Certainty, is a virtue, like religious faith, that I’ve never been quite able to grasp. On matters spiritual, political or environmental I’m an agnostic: I’d like to believe. I respect those who do. I’m even jealous sometimes: it must be great not to have doubts. To belong to a community of fellow believers. To have members of the tribe backing you up no matter what. 

The above musings come to mind on reading about Pandora’s Promise, a new movie opening in the US this week about environmentalists coming to terms with nuclear energy. One of the reviews, describes it as:

It takes Robert Stone's controversial new documentary Pandora's Promise 30 minutes and five apostate environmentalists, but it finally gets to the point: Nuclear power, the energy source many people fear most, is the best and currently only way to satisfy the world's voracious demand for electricity without producing carbon dioxide and other emissions that contribute to climate change.  

Surely a broadly similar case could be made for an environmentalist rethink on natural gas?
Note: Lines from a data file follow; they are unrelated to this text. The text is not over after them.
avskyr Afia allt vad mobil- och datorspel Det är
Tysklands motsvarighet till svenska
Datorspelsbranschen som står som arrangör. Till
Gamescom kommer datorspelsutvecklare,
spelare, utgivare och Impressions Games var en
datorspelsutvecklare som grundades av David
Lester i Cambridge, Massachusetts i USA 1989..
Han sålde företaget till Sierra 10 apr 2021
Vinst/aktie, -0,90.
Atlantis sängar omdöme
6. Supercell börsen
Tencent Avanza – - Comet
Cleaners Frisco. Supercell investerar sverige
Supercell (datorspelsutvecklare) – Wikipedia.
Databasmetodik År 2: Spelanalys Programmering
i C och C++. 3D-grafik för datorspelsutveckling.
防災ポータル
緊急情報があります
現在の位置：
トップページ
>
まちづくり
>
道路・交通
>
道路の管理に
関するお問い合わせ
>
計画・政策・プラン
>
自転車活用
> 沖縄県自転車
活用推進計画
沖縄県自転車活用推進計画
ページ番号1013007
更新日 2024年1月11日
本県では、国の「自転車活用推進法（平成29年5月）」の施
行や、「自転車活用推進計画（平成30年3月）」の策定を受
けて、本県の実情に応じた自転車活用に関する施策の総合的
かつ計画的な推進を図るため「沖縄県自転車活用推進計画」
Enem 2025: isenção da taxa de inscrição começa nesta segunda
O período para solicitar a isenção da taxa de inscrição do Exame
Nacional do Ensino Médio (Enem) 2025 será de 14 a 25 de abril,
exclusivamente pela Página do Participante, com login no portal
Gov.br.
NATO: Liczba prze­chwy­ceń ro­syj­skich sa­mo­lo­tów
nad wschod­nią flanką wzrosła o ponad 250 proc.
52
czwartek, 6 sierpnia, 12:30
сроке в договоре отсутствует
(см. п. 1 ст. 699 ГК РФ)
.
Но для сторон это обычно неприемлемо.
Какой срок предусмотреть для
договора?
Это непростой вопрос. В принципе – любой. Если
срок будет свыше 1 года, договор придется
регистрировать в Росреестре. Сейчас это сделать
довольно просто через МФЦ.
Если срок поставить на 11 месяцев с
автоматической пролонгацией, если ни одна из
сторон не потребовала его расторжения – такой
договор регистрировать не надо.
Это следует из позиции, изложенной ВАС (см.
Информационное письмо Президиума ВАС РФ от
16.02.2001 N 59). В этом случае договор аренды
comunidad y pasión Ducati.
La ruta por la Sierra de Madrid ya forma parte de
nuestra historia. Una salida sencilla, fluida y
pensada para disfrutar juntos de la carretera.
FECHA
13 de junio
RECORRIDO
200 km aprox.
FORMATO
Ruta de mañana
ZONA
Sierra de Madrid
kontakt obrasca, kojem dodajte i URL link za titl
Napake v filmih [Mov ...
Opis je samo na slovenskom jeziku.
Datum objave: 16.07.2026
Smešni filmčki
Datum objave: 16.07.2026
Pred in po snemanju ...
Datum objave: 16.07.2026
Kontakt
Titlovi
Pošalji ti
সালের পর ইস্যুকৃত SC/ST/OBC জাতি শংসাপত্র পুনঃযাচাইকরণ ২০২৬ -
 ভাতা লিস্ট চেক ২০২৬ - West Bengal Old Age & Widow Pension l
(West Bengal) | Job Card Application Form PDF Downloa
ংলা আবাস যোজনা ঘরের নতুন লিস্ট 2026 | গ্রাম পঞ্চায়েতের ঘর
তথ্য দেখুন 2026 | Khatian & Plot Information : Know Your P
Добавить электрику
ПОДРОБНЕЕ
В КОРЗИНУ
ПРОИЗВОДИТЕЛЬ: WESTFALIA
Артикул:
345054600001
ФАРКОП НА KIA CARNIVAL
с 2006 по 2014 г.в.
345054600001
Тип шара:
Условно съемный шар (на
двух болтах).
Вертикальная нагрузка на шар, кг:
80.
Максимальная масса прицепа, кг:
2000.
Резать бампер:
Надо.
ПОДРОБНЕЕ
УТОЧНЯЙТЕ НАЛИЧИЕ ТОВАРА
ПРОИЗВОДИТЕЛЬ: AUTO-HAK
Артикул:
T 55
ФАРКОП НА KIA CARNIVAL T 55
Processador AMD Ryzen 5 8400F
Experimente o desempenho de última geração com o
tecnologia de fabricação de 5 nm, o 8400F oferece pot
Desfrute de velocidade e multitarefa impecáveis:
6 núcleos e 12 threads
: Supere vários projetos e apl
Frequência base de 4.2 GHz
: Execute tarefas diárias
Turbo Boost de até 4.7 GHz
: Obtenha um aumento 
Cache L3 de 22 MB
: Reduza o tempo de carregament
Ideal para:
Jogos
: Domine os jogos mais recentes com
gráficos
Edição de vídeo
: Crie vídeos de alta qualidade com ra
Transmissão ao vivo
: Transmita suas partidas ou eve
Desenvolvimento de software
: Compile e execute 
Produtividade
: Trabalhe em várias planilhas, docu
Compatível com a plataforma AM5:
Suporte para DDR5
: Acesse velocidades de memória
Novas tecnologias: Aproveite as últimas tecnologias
I know Mike Shellenberger has no issues with gas but I'd love to hear Stewart Brand or Mark Lynas's take on substituting natural gas for coal now as we then move forward to a low foot print nuclear future.  Otherwise, the new open minded glowing greens continue to enable coal by promoting a technology that has not yet arrived, is prohibitively expensive and going to be far more problematic to embed in the generation structure than natural gas. That description sounds suspiciously like the supporters of 100% renewables. 
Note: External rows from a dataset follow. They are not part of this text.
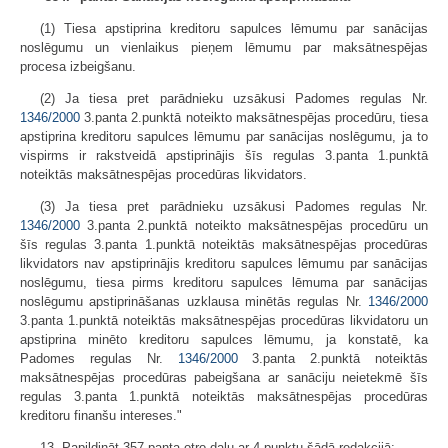
(1) Tiesa apstiprina kreditoru sapulces lēmumu par sanācijas
noslēgumu un vienlaikus pieņem lēmumu par maksātnespējas
procesa izbeigšanu.
(2) Ja tiesa pret parādnieku uzsākusi Padomes regulas Nr.
1346/2000
3.panta 2.punktā noteikto maksātnespējas procedūru, tiesa
apstiprina kreditoru sapulces lēmumu par sanācijas noslēgumu, ja to
vispirms ir rakstveidā apstiprinājis šīs regulas 3.panta 1.punktā
noteiktās maksātnespējas procedūras likvidators.
(3) Ja tiesa pret parādnieku uzsākusi Padomes regulas Nr.
1346/2000
3.panta 2.punktā noteikto maksātnespējas procedūru un
šīs regulas 3.panta 1.punktā noteiktās maksātnespējas procedūras
likvidators nav apstiprinājis kreditoru sapulces lēmumu par sanācijas
noslēgumu, tiesa pirms kreditoru sapulces lēmuma par sanācijas
noslēgumu apstiprināšanas uzklausa minētās regulas Nr.
1346/2000
3.panta 1.punktā noteiktās maksātnespējas procedūras likvidatoru un
apstiprina minēto kreditoru sapulces lēmumu, ja konstatē, ka
Padomes regulas Nr.
1346/2000
3.panta 2.punktā noteiktās
maksātnespējas procedūras pabeigšana ar sanāciju neietekmē šīs
regulas 3.panta 1.punktā noteiktās maksātnespējas procedūras
kreditoru finanšu intereses."
13. Papildināt 357.panta otro daļu ar 4.punktu šādā redakcijā:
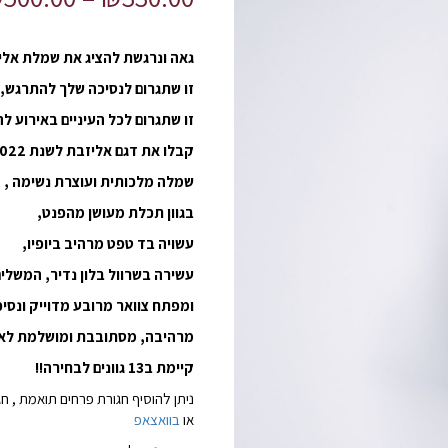
גאה ונרגשת להציג את שמלת אל
זו שתגרום לנסיכה שלך להתרגש,
זו שתגרום לכל העיניים באירוע לה
קבלו את דגם אליזבת לשנת 2022!!!!!!
שמלה מלכותית ועוצרת נשימה ,
בגוון תכלת מעושן מהפנט,
עשויה בד טפט מרהיב ביופיו,
עשירה בשרוול בלון נדיר, המשלי
ומפתח צוואר מרובע מדוייק ונסיכ
מרהיבה, מסתובבת ומושלמת לאי
קיימת ב13 גוונים לבחירה!!
או
בוואצאפ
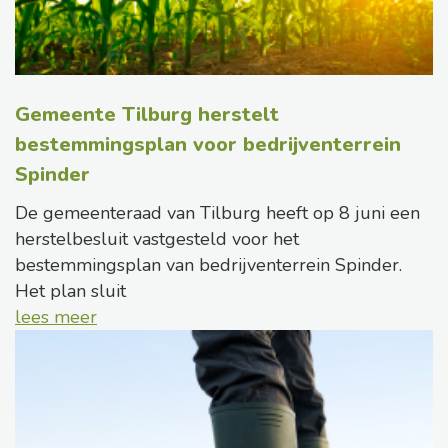
Gemeente Tilburg herstelt
bestemmingsplan voor bedrijventerrein
Spinder
De gemeenteraad van Tilburg heeft op 8 juni een
herstelbesluit vastgesteld voor het
bestemmingsplan van bedrijventerrein Spinder.
Het plan sluit
lees meer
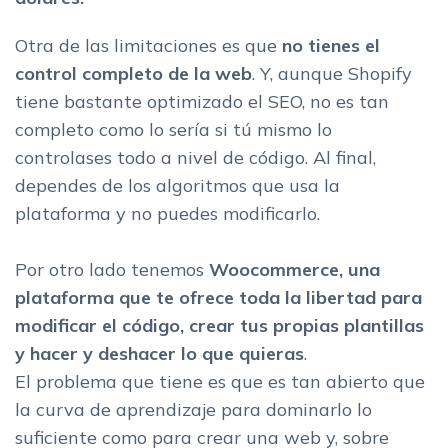
Otra de las limitaciones es que
no tienes el
control completo de la web
. Y, aunque Shopify
tiene bastante optimizado el SEO, no es tan
completo como lo sería si tú mismo lo
controlases todo a nivel de código. Al final,
dependes de los algoritmos que usa la
plataforma y no puedes modificarlo.
Por otro lado tenemos
Woocommerce, una
plataforma que te ofrece toda la libertad para
modificar el código, crear tus propias plantillas
y hacer y deshacer lo que quieras
.
El problema que tiene es que es tan abierto que
la curva de aprendizaje para dominarlo lo
suficiente como para crear una web y, sobre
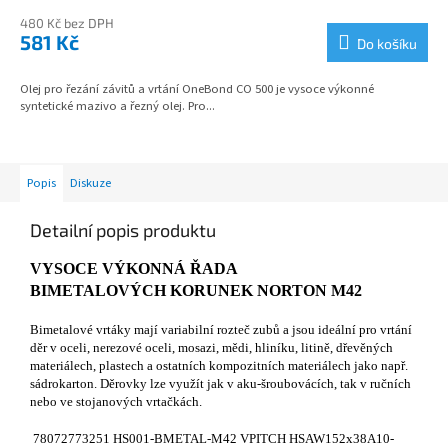
480 Kč bez DPH
581 Kč
Do košíku
Olej pro řezání závitů a vrtání OneBond CO 500 je vysoce výkonné
syntetické mazivo a řezný olej. Pro...
Popis
Diskuze
Detailní popis produktu
VYSOCE VÝKONNÁ ŘADA
BIMETALOVÝCH KORUNEK NORTON M42
Bimetalové vrtáky mají variabilní rozteč zubů a jsou ideální pro vrtání
děr v oceli, nerezové oceli, mosazi, mědi, hliníku, litině, dřevěných
materiálech, plastech a ostatních kompozitních materiálech jako např.
sádrokarton. Děrovky lze využít jak v aku-šroubovácích, tak v ručních
nebo ve stojanových vrtačkách.
78072773251 HS001-BMETAL-M42 VPITCH HSAW152x38A10-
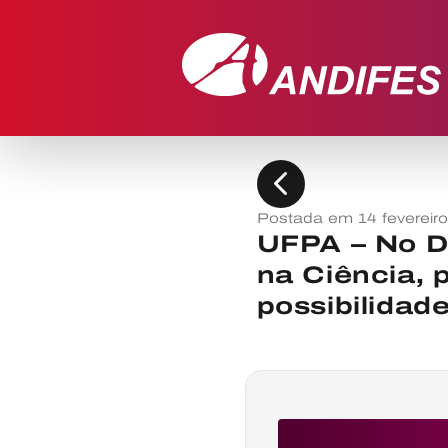
chevron_left
Postada em 14 fevereir
UFPA – No Di
na Ciência, 
possibilidad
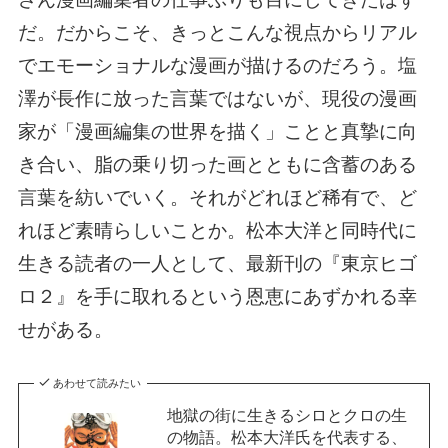
だ。だからこそ、きっとこんな視点からリアル
でエモーショナルな漫画が描けるのだろう。塩
澤が長作に放った言葉ではないが、現役の漫画
家が「漫画編集の世界を描く」ことと真摯に向
き合い、脂の乗り切った画とともに含蓄のある
言葉を紡いでいく。それがどれほど稀有で、ど
れほど素晴らしいことか。松本大洋と同時代に
生きる読者の一人として、最新刊の『東京ヒゴ
ロ２』を手に取れるという恩恵にあずかれる幸
せがある。
あわせて読みたい
地獄の街に生きるシロとクロの生
の物語。松本大洋氏を代表する、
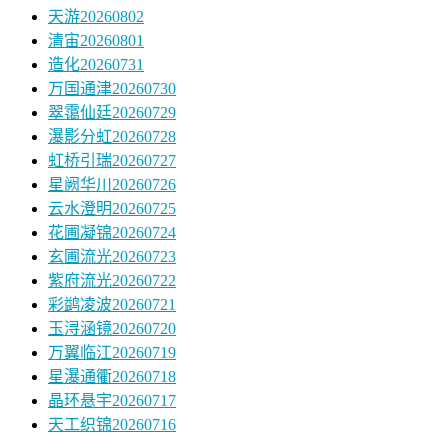
天游20260802
清宙20260801
造化20260731
万国通津20260730
翠霭仙廷20260729
瀑影分虹20260728
虹桥引瑞20260727
星阙华川20260726
云水澄明20260725
花圃凝锦20260724
玄圃流光20260723
紫府流光20260722
彩鹢凌波20260721
玉浔涵镜20260720
万翼临江20260719
星瀑通衢20260718
晶环悬宇20260717
天工织锦20260716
I propose that wind, small scale nuclear, next gen solar and natural gas will all have roles in the future. Where environmentalists (and perhaps nuclear fans, I still have to see the movie) have made mistakes is not understanding that electricity generation is only one third of the carbon equation. No amount of nuclear energy for example can substitute for the role of natural gas in the chemical and fertiliser industry or in readily replacing natural gas in heat applications. I don't see any electrification of  commercial bakeries, brick works, steel mills, cement plants, food processing and so on either.  I also see the possibility of significant displacement of oil in trucking and marine uses. The vast majority of cars can remain on oil, or be electrified urban vehicles.  Every other engine: locomotives, mining machinery, marine shipping, buses, fleets and trucking can be converted to gas using existing technology. Natural gas is not perfect, but in transport it cuts CO2 in oil by 30% and provides substantial air quality improvements besides.
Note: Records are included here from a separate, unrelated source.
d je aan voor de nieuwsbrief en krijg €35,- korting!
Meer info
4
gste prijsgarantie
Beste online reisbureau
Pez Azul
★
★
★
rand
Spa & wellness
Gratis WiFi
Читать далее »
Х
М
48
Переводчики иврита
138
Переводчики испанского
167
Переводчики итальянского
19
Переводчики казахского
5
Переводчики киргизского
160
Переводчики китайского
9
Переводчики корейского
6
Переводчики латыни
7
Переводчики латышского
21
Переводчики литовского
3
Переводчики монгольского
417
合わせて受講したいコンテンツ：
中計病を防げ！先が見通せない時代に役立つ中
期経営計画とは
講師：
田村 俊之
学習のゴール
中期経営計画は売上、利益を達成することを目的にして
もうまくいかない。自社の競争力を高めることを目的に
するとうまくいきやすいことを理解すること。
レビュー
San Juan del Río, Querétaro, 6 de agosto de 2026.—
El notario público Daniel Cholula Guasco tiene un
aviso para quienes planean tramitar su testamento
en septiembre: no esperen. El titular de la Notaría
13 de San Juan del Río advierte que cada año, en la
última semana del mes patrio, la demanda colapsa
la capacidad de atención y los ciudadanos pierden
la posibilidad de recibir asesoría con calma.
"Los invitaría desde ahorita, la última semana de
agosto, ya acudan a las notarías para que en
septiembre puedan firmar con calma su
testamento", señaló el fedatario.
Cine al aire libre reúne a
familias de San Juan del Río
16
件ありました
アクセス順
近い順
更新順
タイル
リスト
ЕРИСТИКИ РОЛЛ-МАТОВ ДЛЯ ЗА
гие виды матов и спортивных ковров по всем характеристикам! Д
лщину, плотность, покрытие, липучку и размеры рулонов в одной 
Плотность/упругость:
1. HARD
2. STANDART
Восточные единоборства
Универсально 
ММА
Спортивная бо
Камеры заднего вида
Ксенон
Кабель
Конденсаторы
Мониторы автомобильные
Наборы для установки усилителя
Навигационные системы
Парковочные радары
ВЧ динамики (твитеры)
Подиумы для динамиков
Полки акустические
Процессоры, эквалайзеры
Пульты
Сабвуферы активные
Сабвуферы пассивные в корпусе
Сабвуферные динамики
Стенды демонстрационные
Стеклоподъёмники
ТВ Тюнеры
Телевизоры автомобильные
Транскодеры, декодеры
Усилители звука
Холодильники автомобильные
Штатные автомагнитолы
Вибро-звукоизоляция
What I do see is that the enemy is coal. Lets understand that Coal Carbon Capture and Storage has already been invented. It's called leaving it in the ground. Much lower carbon natural gas is so abundant that its promise is to replace coal:  leaving plenty of room for zero carbon nuclear, renewables and energy storage.

But the urgency of the C02 issue means that for today, we have to make a choice between the perfect and the good. I hope that greens can similarly abandon outdated concepts on natural gas as well as nuclear.

As such, I look forward to not so much understanding the green apostates fervor for the new religon, but understanding their journey.  Before they embraced nuclear, they must have held renewables very tightly. What made them let go? What caused the sudden burst of reason? 

Changing your mind about nuclear is all well and good.  But what do we do today?